- **Required work**:
Every entry should be reproduced precisely, with each picture left out.

- **Input records**:
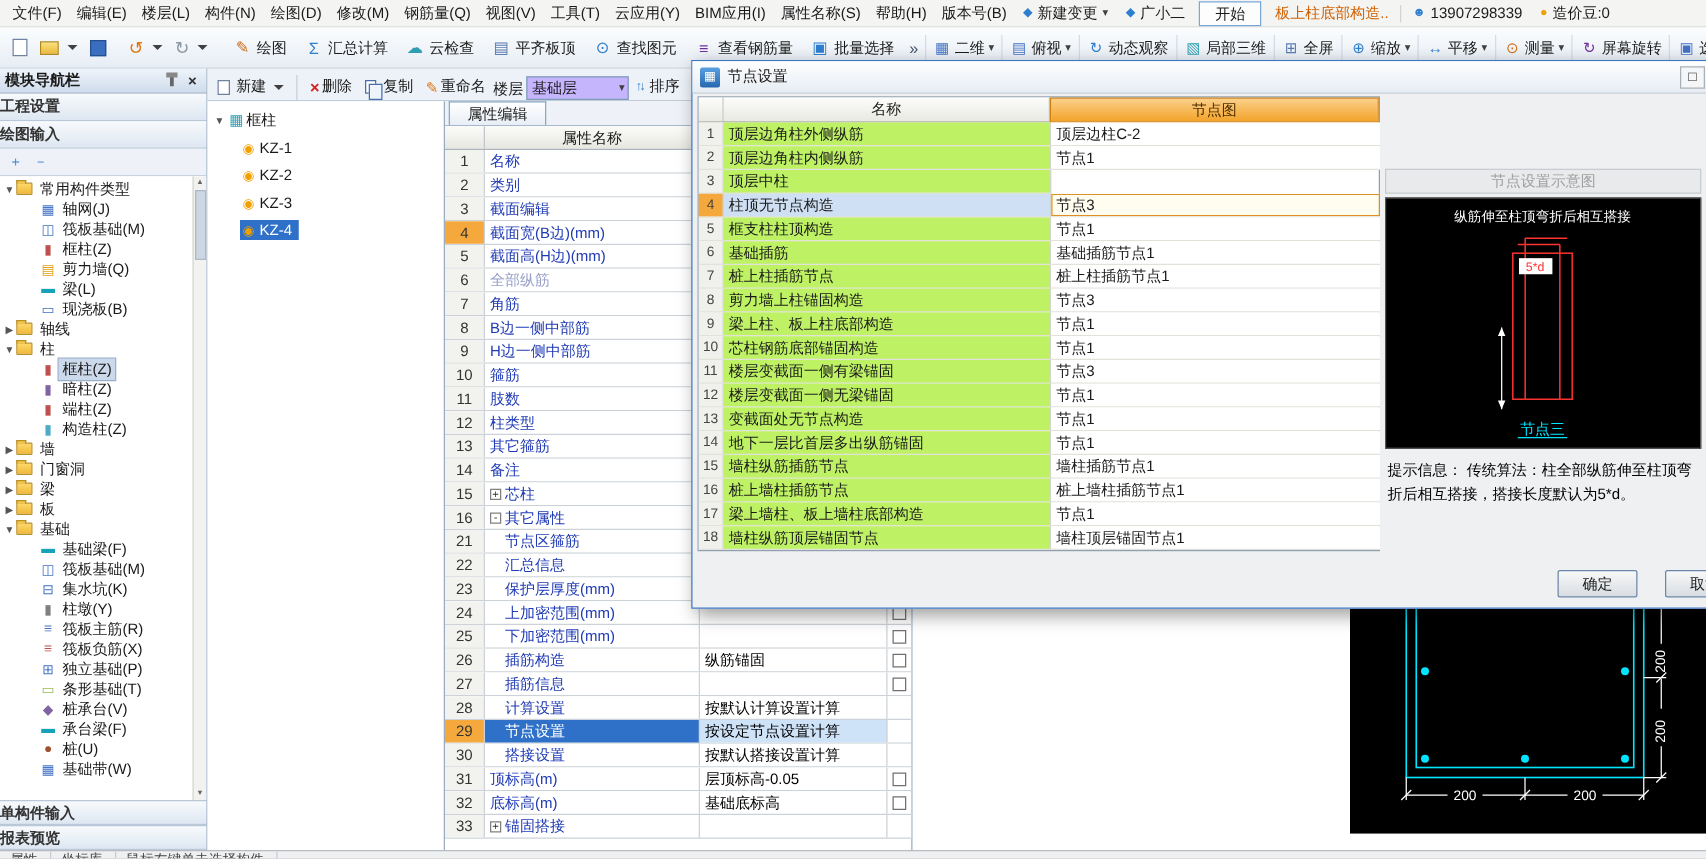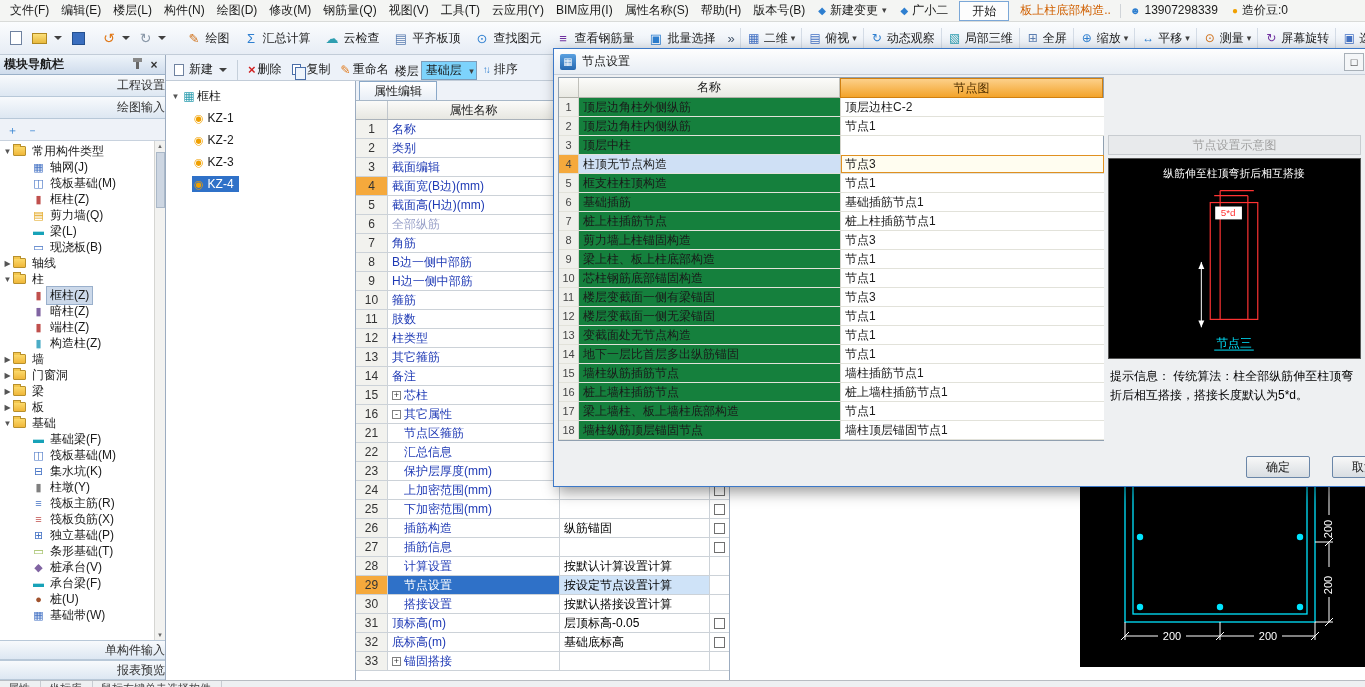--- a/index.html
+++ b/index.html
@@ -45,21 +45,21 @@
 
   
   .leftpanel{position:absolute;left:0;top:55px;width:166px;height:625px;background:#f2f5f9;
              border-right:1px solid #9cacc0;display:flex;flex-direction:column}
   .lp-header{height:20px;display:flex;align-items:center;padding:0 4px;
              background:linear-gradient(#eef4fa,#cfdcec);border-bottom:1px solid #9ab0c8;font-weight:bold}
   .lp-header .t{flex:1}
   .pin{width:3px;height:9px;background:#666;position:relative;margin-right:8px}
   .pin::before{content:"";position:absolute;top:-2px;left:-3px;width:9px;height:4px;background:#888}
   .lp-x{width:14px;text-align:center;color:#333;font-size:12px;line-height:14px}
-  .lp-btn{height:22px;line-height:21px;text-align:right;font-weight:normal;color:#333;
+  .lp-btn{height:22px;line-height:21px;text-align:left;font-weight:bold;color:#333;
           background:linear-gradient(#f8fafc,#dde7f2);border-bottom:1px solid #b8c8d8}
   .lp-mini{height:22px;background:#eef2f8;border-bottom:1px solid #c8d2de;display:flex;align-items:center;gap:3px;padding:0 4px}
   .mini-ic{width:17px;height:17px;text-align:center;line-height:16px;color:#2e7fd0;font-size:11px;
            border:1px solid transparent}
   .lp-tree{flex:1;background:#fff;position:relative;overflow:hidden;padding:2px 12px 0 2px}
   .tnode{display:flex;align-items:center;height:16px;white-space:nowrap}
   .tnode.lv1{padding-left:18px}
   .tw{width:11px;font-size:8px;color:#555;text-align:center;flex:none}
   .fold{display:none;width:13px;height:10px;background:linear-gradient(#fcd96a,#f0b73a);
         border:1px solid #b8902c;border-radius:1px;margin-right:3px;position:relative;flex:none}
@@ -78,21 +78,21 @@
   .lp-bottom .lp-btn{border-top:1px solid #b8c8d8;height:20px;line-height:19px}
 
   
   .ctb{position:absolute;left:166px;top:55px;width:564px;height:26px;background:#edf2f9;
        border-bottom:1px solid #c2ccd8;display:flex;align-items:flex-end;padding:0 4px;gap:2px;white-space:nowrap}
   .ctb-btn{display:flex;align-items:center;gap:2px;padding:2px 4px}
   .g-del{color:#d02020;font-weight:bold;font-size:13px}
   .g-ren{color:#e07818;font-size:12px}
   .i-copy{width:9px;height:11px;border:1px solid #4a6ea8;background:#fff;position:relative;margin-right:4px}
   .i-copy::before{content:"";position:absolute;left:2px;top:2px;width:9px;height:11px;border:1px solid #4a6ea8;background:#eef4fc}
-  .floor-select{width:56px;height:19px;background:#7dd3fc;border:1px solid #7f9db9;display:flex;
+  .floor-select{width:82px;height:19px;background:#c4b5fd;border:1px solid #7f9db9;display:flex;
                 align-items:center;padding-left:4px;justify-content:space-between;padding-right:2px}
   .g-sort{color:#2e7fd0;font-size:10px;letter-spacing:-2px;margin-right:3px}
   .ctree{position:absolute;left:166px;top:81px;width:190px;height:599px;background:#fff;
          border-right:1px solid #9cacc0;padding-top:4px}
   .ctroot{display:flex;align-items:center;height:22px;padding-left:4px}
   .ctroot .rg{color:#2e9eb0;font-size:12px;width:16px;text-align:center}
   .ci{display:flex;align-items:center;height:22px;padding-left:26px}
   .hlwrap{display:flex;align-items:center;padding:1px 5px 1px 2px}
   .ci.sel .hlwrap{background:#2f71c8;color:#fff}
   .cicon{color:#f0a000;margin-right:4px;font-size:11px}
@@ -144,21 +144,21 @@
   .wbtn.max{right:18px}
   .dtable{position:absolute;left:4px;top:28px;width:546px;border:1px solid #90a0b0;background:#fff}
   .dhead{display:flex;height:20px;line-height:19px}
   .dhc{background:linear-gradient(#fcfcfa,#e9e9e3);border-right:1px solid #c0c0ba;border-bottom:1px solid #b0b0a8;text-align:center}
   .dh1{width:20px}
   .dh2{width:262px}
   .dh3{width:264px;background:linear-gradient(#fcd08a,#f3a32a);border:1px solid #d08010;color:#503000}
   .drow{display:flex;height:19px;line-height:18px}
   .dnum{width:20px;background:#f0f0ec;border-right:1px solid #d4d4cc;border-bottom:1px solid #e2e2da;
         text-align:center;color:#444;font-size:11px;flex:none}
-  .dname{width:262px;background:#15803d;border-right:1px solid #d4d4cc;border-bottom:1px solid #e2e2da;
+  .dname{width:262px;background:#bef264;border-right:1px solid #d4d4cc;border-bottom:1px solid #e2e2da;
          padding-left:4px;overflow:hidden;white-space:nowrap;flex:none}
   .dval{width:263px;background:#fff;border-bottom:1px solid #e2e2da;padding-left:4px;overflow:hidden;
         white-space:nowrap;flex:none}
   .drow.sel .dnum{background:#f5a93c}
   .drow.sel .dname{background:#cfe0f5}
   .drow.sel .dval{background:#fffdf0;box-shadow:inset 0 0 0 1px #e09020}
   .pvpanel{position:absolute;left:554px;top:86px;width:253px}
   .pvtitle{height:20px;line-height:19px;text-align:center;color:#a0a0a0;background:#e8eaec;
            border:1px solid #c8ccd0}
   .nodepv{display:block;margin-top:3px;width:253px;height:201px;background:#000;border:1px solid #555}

- **Worked solution**:
--- a/index.html
+++ b/index.html
@@ -45,21 +45,21 @@
 
   
   .leftpanel{position:absolute;left:0;top:55px;width:166px;height:625px;background:#f2f5f9;
              border-right:1px solid #9cacc0;display:flex;flex-direction:column}
   .lp-header{height:20px;display:flex;align-items:center;padding:0 4px;
              background:linear-gradient(#eef4fa,#cfdcec);border-bottom:1px solid #9ab0c8;font-weight:bold}
   .lp-header .t{flex:1}
   .pin{width:3px;height:9px;background:#666;position:relative;margin-right:8px}
   .pin::before{content:"";position:absolute;top:-2px;left:-3px;width:9px;height:4px;background:#888}
   .lp-x{width:14px;text-align:center;color:#333;font-size:12px;line-height:14px}
-  .lp-btn{height:22px;line-height:21px;text-align:right;font-weight:normal;color:#333;
+  .lp-btn{height:22px;line-height:21px;text-align:left;font-weight:bold;color:#333;
           background:linear-gradient(#f8fafc,#dde7f2);border-bottom:1px solid #b8c8d8}
   .lp-mini{height:22px;background:#eef2f8;border-bottom:1px solid #c8d2de;display:flex;align-items:center;gap:3px;padding:0 4px}
   .mini-ic{width:17px;height:17px;text-align:center;line-height:16px;color:#2e7fd0;font-size:11px;
            border:1px solid transparent}
   .lp-tree{flex:1;background:#fff;position:relative;overflow:hidden;padding:2px 12px 0 2px}
   .tnode{display:flex;align-items:center;height:16px;white-space:nowrap}
   .tnode.lv1{padding-left:18px}
   .tw{width:11px;font-size:8px;color:#555;text-align:center;flex:none}
   .fold{display:none;width:13px;height:10px;background:linear-gradient(#fcd96a,#f0b73a);
         border:1px solid #b8902c;border-radius:1px;margin-right:3px;position:relative;flex:none}
@@ -78,21 +78,21 @@
   .lp-bottom .lp-btn{border-top:1px solid #b8c8d8;height:20px;line-height:19px}
 
   
   .ctb{position:absolute;left:166px;top:55px;width:564px;height:26px;background:#edf2f9;
        border-bottom:1px solid #c2ccd8;display:flex;align-items:flex-end;padding:0 4px;gap:2px;white-space:nowrap}
   .ctb-btn{display:flex;align-items:center;gap:2px;padding:2px 4px}
   .g-del{color:#d02020;font-weight:bold;font-size:13px}
   .g-ren{color:#e07818;font-size:12px}
   .i-copy{width:9px;height:11px;border:1px solid #4a6ea8;background:#fff;position:relative;margin-right:4px}
   .i-copy::before{content:"";position:absolute;left:2px;top:2px;width:9px;height:11px;border:1px solid #4a6ea8;background:#eef4fc}
-  .floor-select{width:56px;height:19px;background:#7dd3fc;border:1px solid #7f9db9;display:flex;
+  .floor-select{width:82px;height:19px;background:#c4b5fd;border:1px solid #7f9db9;display:flex;
                 align-items:center;padding-left:4px;justify-content:space-between;padding-right:2px}
   .g-sort{color:#2e7fd0;font-size:10px;letter-spacing:-2px;margin-right:3px}
   .ctree{position:absolute;left:166px;top:81px;width:190px;height:599px;background:#fff;
          border-right:1px solid #9cacc0;padding-top:4px}
   .ctroot{display:flex;align-items:center;height:22px;padding-left:4px}
   .ctroot .rg{color:#2e9eb0;font-size:12px;width:16px;text-align:center}
   .ci{display:flex;align-items:center;height:22px;padding-left:26px}
   .hlwrap{display:flex;align-items:center;padding:1px 5px 1px 2px}
   .ci.sel .hlwrap{background:#2f71c8;color:#fff}
   .cicon{color:#f0a000;margin-right:4px;font-size:11px}
@@ -144,21 +144,21 @@
   .wbtn.max{right:18px}
   .dtable{position:absolute;left:4px;top:28px;width:546px;border:1px solid #90a0b0;background:#fff}
   .dhead{display:flex;height:20px;line-height:19px}
   .dhc{background:linear-gradient(#fcfcfa,#e9e9e3);border-right:1px solid #c0c0ba;border-bottom:1px solid #b0b0a8;text-align:center}
   .dh1{width:20px}
   .dh2{width:262px}
   .dh3{width:264px;background:linear-gradient(#fcd08a,#f3a32a);border:1px solid #d08010;color:#503000}
   .drow{display:flex;height:19px;line-height:18px}
   .dnum{width:20px;background:#f0f0ec;border-right:1px solid #d4d4cc;border-bottom:1px solid #e2e2da;
         text-align:center;color:#444;font-size:11px;flex:none}
-  .dname{width:262px;background:#15803d;border-right:1px solid #d4d4cc;border-bottom:1px solid #e2e2da;
+  .dname{width:262px;background:#bef264;border-right:1px solid #d4d4cc;border-bottom:1px solid #e2e2da;
          padding-left:4px;overflow:hidden;white-space:nowrap;flex:none}
   .dval{width:263px;background:#fff;border-bottom:1px solid #e2e2da;padding-left:4px;overflow:hidden;
         white-space:nowrap;flex:none}
   .drow.sel .dnum{background:#f5a93c}
   .drow.sel .dname{background:#cfe0f5}
   .drow.sel .dval{background:#fffdf0;box-shadow:inset 0 0 0 1px #e09020}
   .pvpanel{position:absolute;left:554px;top:86px;width:253px}
   .pvtitle{height:20px;line-height:19px;text-align:center;color:#a0a0a0;background:#e8eaec;
            border:1px solid #c8ccd0}
   .nodepv{display:block;margin-top:3px;width:253px;height:201px;background:#000;border:1px solid #555}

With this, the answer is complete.